The house begins to reflect the upheaval. I have changed and rearranged the furniture. I am giving things away right out from under my family. It is too much clutter for so busy a mind. I plan and I scheme my world around the sparse tidiness of my mind’s goal. I need less, and fast. I’ve moved my study space away from the window. The swaying of the trees in spring’s first breath cannot distract me. I am not yet in the birth canal, only recognizing that I am to be born. To rush now would be to come into this unprepared and disorganized. The timing is everything.

I know that this time is passing. This uncertainty of my self in this body with that goal using those words in a place that reflects the cleanliness of purpose is short-lived. And if I am to grow and be committed to that growth, I must suck the life and lessons out of this time quickly. The meaning will come back. The words have never forsaken me for long and the house always manages to stand. This time, this now belongs to something greater. To ignore that would be to bully the body, mind and spirit and to forsake my future in the process. This time belongs now to the spirit. The rest of us have naught but to wait.

Monday, April 03, 2006

Freestyle Week 10

I’ll admit it, I didn’t want to even think about IBS. That’s some girlie disease like PMS. I don’t begrudge anyone (male or female) their right to any of those sorts of things but it just wasn’t going to be me. Well, it’s me. I won’t beg for forgiveness or excuse myself for my political incorrectness. Believe me, whatever vengeance has already been dished upon me.

So, I walk through the halls of my doctor’s office with those three letters plastered across the top of my chart (IBS) and I face the fact that I am a girl.

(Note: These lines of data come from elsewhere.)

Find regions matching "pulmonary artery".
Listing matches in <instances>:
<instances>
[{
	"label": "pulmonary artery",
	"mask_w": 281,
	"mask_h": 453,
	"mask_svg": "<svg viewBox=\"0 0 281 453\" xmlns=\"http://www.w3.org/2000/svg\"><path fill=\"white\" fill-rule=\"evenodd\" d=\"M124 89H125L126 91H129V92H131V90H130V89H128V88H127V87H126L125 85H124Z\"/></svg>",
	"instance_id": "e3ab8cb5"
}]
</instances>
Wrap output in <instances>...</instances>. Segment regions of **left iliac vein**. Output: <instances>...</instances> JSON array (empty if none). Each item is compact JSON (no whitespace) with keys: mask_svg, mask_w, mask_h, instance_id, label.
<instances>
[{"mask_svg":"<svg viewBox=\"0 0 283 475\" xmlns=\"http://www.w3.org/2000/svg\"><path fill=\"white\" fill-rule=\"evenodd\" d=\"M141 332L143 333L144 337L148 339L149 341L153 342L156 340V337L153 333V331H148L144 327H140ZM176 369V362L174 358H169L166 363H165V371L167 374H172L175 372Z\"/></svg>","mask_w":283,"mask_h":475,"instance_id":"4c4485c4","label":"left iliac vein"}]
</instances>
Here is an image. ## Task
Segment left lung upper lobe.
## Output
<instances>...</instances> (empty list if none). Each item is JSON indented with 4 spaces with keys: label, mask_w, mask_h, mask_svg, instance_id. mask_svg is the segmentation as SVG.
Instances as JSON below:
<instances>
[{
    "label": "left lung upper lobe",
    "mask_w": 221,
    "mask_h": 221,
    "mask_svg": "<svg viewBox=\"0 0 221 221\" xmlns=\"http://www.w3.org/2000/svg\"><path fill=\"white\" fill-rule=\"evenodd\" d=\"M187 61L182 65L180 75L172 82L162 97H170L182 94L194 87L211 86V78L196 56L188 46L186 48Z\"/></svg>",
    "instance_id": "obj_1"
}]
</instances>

I had to face it, admit and now I want to cure it. Make it go away. I don’t want to spend another half second thinking about my belly, planning my strategy holding it in. I just want to exist on the planet.

As I sat in the waiting room I read an article about menopause. Those symptoms were recognizable as well. Doesn’t matter that I just started school or that I have a 3 year old. Fact of the matter is that all of these issues are to be mine. The body is wearing down.

Oh, it was easy to sit comfortably at 35 and declare that I could go into the age thing gracefully. 35 was a breeze. It was also nearly 8 years, a pregnancy, two surgeries and a lifetime ago.

I put the magazine down and decided to watch Hagen. He makes me feel young and strong – vital even, sometimes. I consoled my feelings of wretched age and sagging everything with wisdom and lessons that I never need learn again. All those years of angst given up for happier pursuits. I am a student. I’m going for my doctorate in physics. I have a lot of living to do that really is only just beginning.

I checked my battle gear…I’m well armed. I have a great sense of myself and my place. I have learned enough about me to choose wisely my battles in my moral, familial and political lives. I’m working on getting my health squared away and a lot of bad things have been ruled out. Yep. I’m real. I don’t dye my hair to cover the grays. I think of each gray strand as a gray badge of courage. I’m proud of my age and my wrinkles. I can do the graceful aging thing.

The nurse called me in just as a smile was forming on my sullen face. As I walked past her holding Hagen’s hand and smiling she said “Oh, he’s so cute. Is that your grandson?”

One fell swoop and my armament was defeated. I was a fallen soldier on the battlefield of hope and graceful aging. I picked up my bruised and battered pride, got through the appointment and stopped at the drugstore on my way home. I’m thinking that I’ll go for the light brown hair coloring and how’s that whole Regenerist thing work? Who’s got info on Botox? To hell with grace. This is war.